Panic radiated over the phone line as Peter realized what this meant. "How will I be treated when I get to the airport, or in Uganda?" he asked.
You'll find out when you get there, the consul said, and hung up.
Secrecy is an essential part of America's promise to refugees.
When they apply for asylum, they are by definition seeking to escape persecution on the basis of their race, religion, nationality or political views. The law says that everything they write will be kept private. "No information indicating that you have applied for asylum will be provided to any government or country from which you claim a fear of persecution," the instructions for asylum applications state.
When refugees have face-to-face interviews with immigration officials, the promise is repeated, says one local expert on the process. "Everything you tell me will be kept confidential. It won't be shared with your home government," says Regina Germain, legal director of the Rocky Mountain Survivors Center in Denver. "It doesn't say 'unless you're rejected.'"
Sometimes, though, secrets leak out. Especially for those refugees the government decides to send back home. In Peter's case, it began with a mere paperwork error.
When ICE officials decide to deport someone who doesn't have a valid passport, they must first get a new passport from the person's home government.
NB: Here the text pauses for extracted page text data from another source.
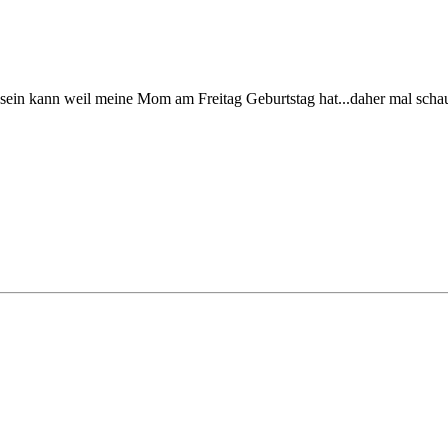
a sein kann weil meine Mom am Freitag Geburtstag hat...daher mal scha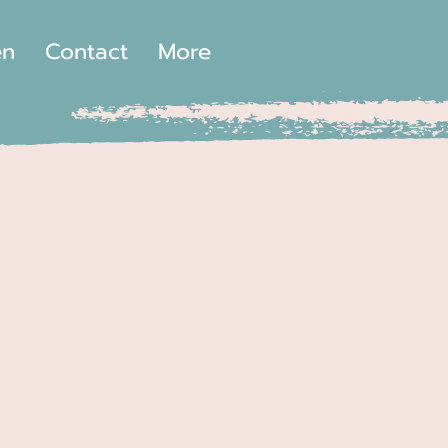
en
Contact
More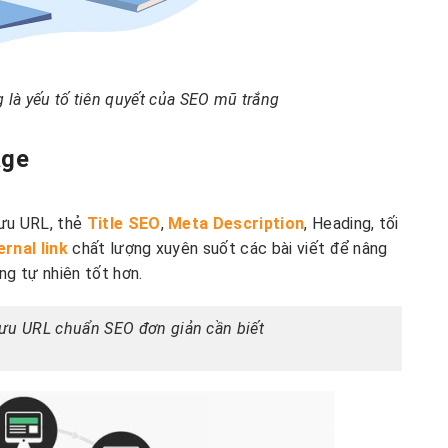
 là yếu tố tiên quyết của SEO mũ trắng
age
 ưu URL, thẻ
Title SEO
,
Meta Description
, Heading, tối
ernal link
chất lượng xuyên suốt các bài viết để nâng
ng tự nhiên tốt hơn.
 ưu URL chuẩn SEO đơn giản cần biết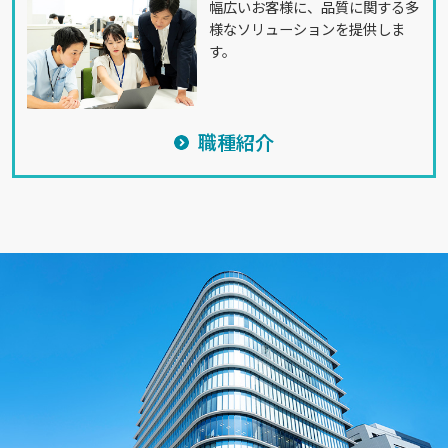
幅広いお客様に、品質に関する多
様なソリューションを提供しま
す。
職種紹介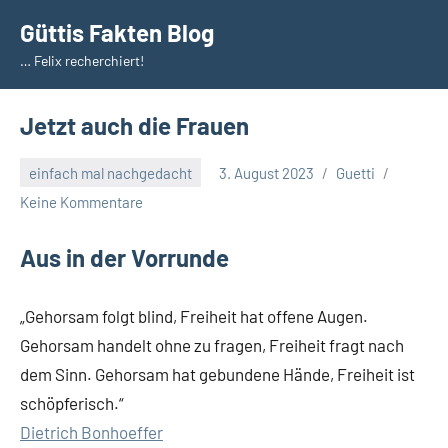
Zum
Güttis Fakten Blog
Inhalt
… Felix recherchiert!
springen
Jetzt auch die Frauen
einfach mal nachgedacht
3. August 2023
Guetti
Keine Kommentare
Aus in der Vorrunde
„Gehorsam folgt blind, Freiheit hat offene Augen.
Gehorsam handelt ohne zu fragen, Freiheit fragt nach
dem Sinn. Gehorsam hat gebundene Hände, Freiheit ist
schöpferisch.“
Dietrich Bonhoeffer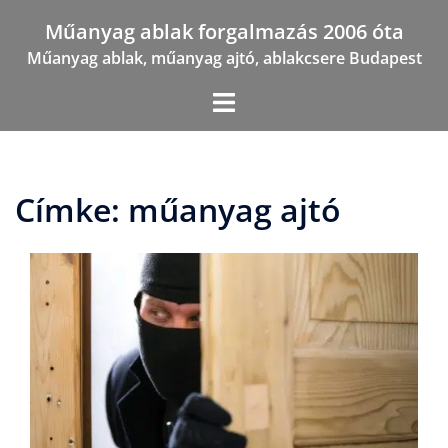
Skip
Műanyag ablak forgalmazás 2006 óta
to
Műanyag ablak, műanyag ajtó, ablakcsere Budapest
content
Címke:
műanyag ajtó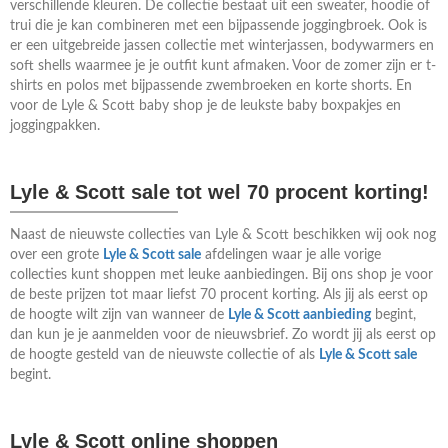
verschillende kleuren. De collectie bestaat uit een sweater, hoodie of
trui die je kan combineren met een bijpassende joggingbroek. Ook is
er een uitgebreide jassen collectie met winterjassen, bodywarmers en
soft shells waarmee je je outfit kunt afmaken. Voor de zomer zijn er t-
shirts en polos met bijpassende zwembroeken en korte shorts. En
voor de Lyle & Scott baby shop je de leukste baby boxpakjes en
joggingpakken.
Lyle & Scott sale tot wel 70 procent korting!
Naast de nieuwste collecties van Lyle & Scott beschikken wij ook nog
over een grote
Lyle & Scott sale
afdelingen waar je alle vorige
collecties kunt shoppen met leuke aanbiedingen. Bij ons shop je voor
de beste prijzen tot maar liefst 70 procent korting. Als jij als eerst op
de hoogte wilt zijn van wanneer de
Lyle & Scott aanbieding
begint,
dan kun je je aanmelden voor de nieuwsbrief. Zo wordt jij als eerst op
de hoogte gesteld van de nieuwste collectie of als
Lyle & Scott sale
begint.
Lyle & Scott online shoppen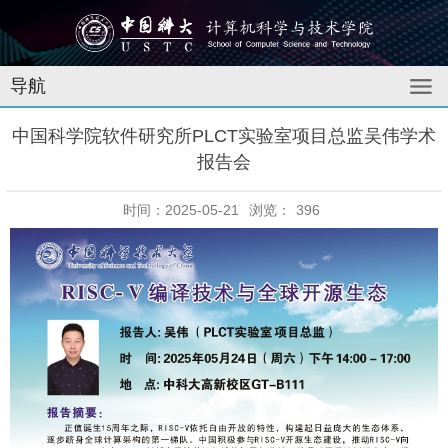
导航
中国科学院软件研究所PLCT实验室项目总监吴伟学术
报告会
时间：2025-05-21
浏览：
396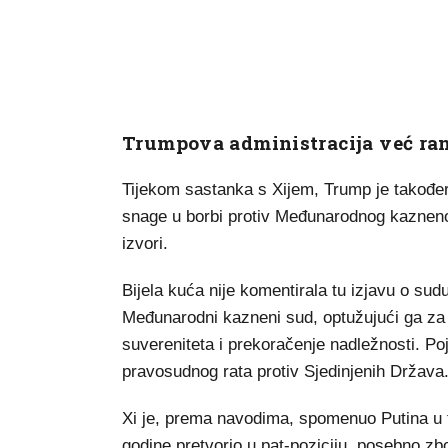
Trumpova administracija već ran
Tijekom sastanka s Xijem, Trump je također
snage u borbi protiv Međunarodnog kaznenog
izvori.
Bijela kuća nije komentirala tu izjavu o sudu
Međunarodni kazneni sud, optužujući ga za p
suvereniteta i prekoračenje nadležnosti. P
pravosudnog rata protiv Sjedinjenih Država
Xi je, prema navodima, spomenuo Putina u tr
godine pretvorio u pat-poziciju, posebno zb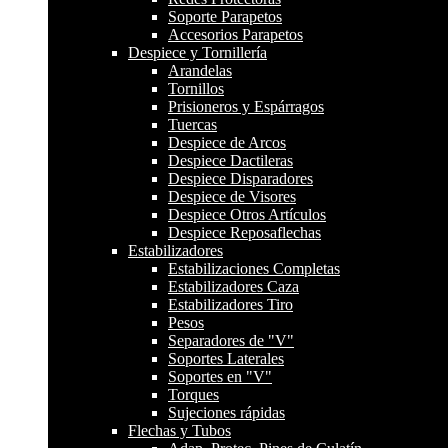
Soporte Parapetos
Accesorios Parapetos
Despiece y Tornillería
Arandelas
Tornillos
Prisioneros y Espárragos
Tuercas
Despiece de Arcos
Despiece Dactileras
Despiece Disparadores
Despiece de Visores
Despiece Otros Artículos
Despiece Reposaflechas
Estabilizadores
Estabilizaciones Completas
Estabilizadores Caza
Estabilizadores Tiro
Pesos
Separadores de "V"
Soportes Laterales
Soportes en "V"
Torques
Sujeciones rápidas
Flechas y Tubos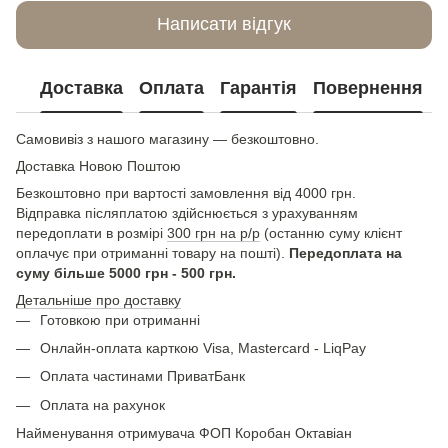
Написати відгук
Доставка
Оплата
Гарантія
Повернення
Самовивіз з нашого магазину — безкоштовно.
Доставка Новою Поштою
Безкоштовно при вартості замовлення від 4000 грн.
Відправка післяплатою здійснюється з урахуванням
передоплати в розмірі
300 грн на р/р
(останню суму клієнт
оплачує при отриманні товару на пошті).
Передоплата на
суму більше 5000 грн - 500 грн.
Детальніше про доставку
Готовкою при отриманні
Онлайн-оплата карткою Visa, Mastercard - LiqPay
Оплата частинами ПриватБанк
Оплата на рахунок
Найменування отримувача ФОП Коробан Октавіан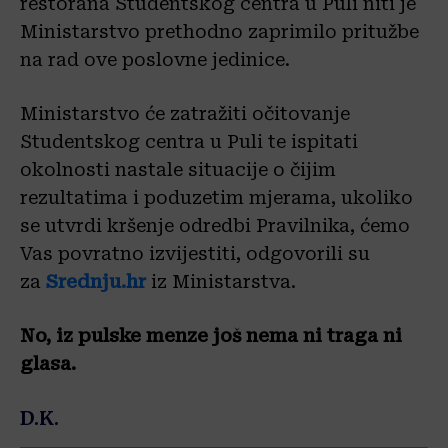
restorana Studentskog centra u Puli niti je
Ministarstvo prethodno zaprimilo pritužbe
na rad ove poslovne jedinice.
Ministarstvo će zatražiti očitovanje
Studentskog centra u Puli te ispitati
okolnosti nastale situacije o čijim
rezultatima i poduzetim mjerama, ukoliko
se utvrdi kršenje odredbi Pravilnika, ćemo
Vas povratno izvijestiti, odgovorili su
za
Srednju.hr
iz Ministarstva.
No, iz pulske menze još nema ni traga ni
glasa.
D.K.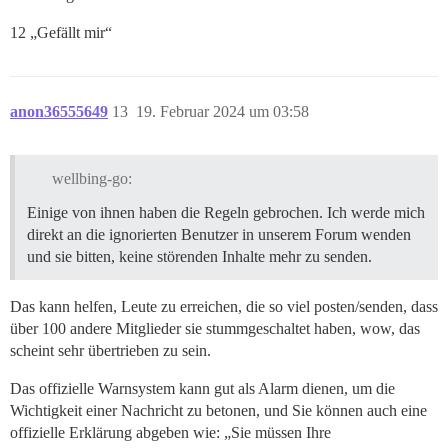
12 „Gefällt mir“
anon36555649
13
19. Februar 2024 um 03:58
wellbing-go:
Einige von ihnen haben die Regeln gebrochen. Ich werde mich
direkt an die ignorierten Benutzer in unserem Forum wenden
und sie bitten, keine störenden Inhalte mehr zu senden.
Das kann helfen, Leute zu erreichen, die so viel posten/senden, dass
über 100 andere Mitglieder sie stummgeschaltet haben, wow, das
scheint sehr übertrieben zu sein.
Das offizielle Warnsystem kann gut als Alarm dienen, um die
Wichtigkeit einer Nachricht zu betonen, und Sie können auch eine
offizielle Erklärung abgeben wie: „Sie müssen Ihre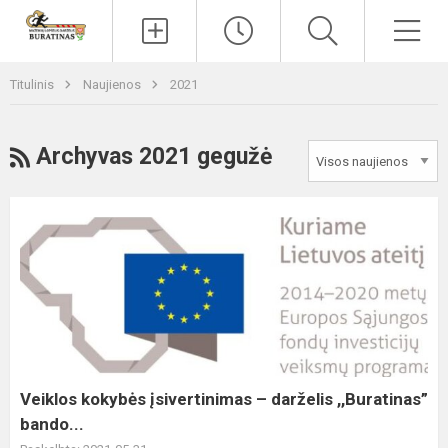
Paieška
Men
Titulinis
Naujienos
2021
RSS
Archyvas 2021 gegužė
Veiklos
kokybės
įsivertinimas
–
darželis
,,Buratinas”
bando...
Veiklos kokybės įsivertinimas – darželis ,,Buratinas”
bando...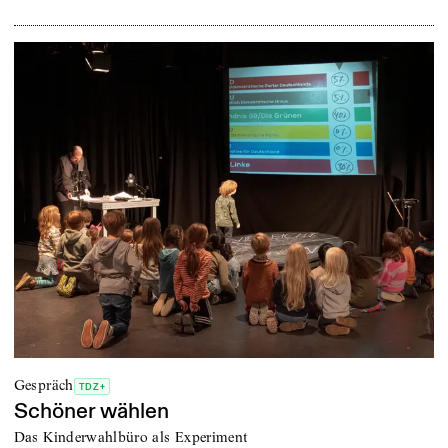
Gespräch
TDZ+
Schöner wählen
Das Kinderwahlbüro als Experiment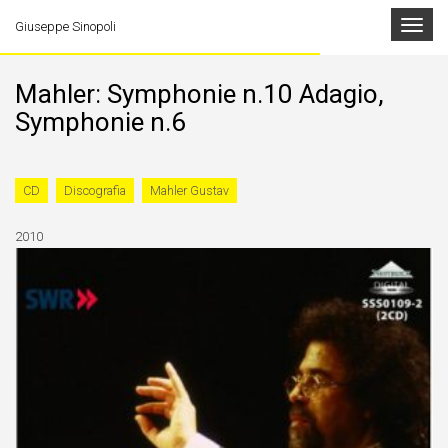
Toggle
Giuseppe Sinopoli
navigat
Mahler: Symphonie n.10 Adagio,
Symphonie n.6
CD
Discografia
Mahler Gustav
2010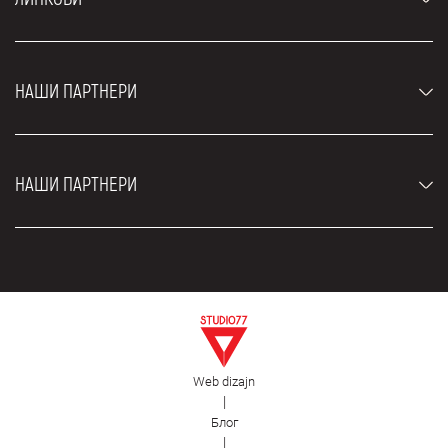
Џипови и СУВ возила
Луксузни аутомобили
Најчешћа питања
Цене
НАШИ ПАРТНЕРИ
Услови најма
Рент а кар возила
Блог
Рент а кар Београд ЗИМ
О нама
НАШИ ПАРТНЕРИ
Фахрсцхуле Zürich
Локације
Рент а кар Београд Роyал
Контакт
Рент а кар Београд Атос
Цар рентал Београд
ЕДеПро
Рент а кар Београд Алди
Флугхафен таxи Wиен
Изнајмљивање комбија
Селидбе Београд
Откуп аутомобила
Web dizajn
Естетска хирургија Роyал
|
Блог
Пластична хирургија Роyал
|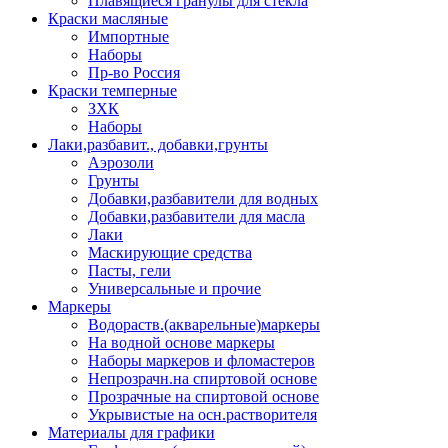
Плавящиеся гранулы для стекла
Краски масляные
Импортные
Наборы
Пр-во Россия
Краски темперные
ЗХК
Наборы
Лаки,разбавит., добавки,грунты
Аэрозоли
Грунты
Добавки,разбавители для водных
Добавки,разбавители для масла
Лаки
Маскирующие средства
Пасты, гели
Универсальные и прочие
Маркеры
Водораств.(акварельные)маркеры
На водной основе маркеры
Наборы маркеров и фломастеров
Непрозрачн.на спиртовой основе
Прозрачные на спиртовой основе
Укрывистые на осн.растворителя
Материалы для графики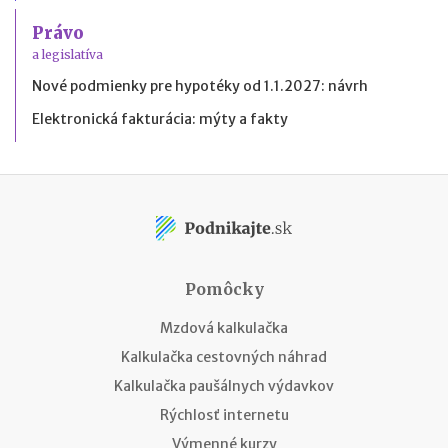
Právo
a legislatíva
Nové podmienky pre hypotéky od 1.1.2027: návrh
Elektronická fakturácia: mýty a fakty
Pomôcky
Mzdová kalkulačka
Kalkulačka cestovných náhrad
Kalkulačka paušálnych výdavkov
Rýchlosť internetu
Výmenné kurzy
Often, the home embassies want to know why their citizen is being deported. Over the years, it has become common practice for ICE officials to send a copy of the immigration judge's order, showing that an applicant has been legally asked to leave.
The order form is a standard bureaucratic document, with a line at the top explaining, "Respondent was ordered removed from the United States to [name of country]." Then there is a list of reasons why the person is being deported — a green card denied, a crime committed, an invalid marriage, etc. — and boxes to check off which ones apply. Near the middle of the form is an option saying an application for asylum was denied.
ICE officials understand that they are supposed to keep this part secret, but they take a very simple approach to the problem: They white out, redact or cover up the asylum portion of the form, then send it off to the person's home embassy.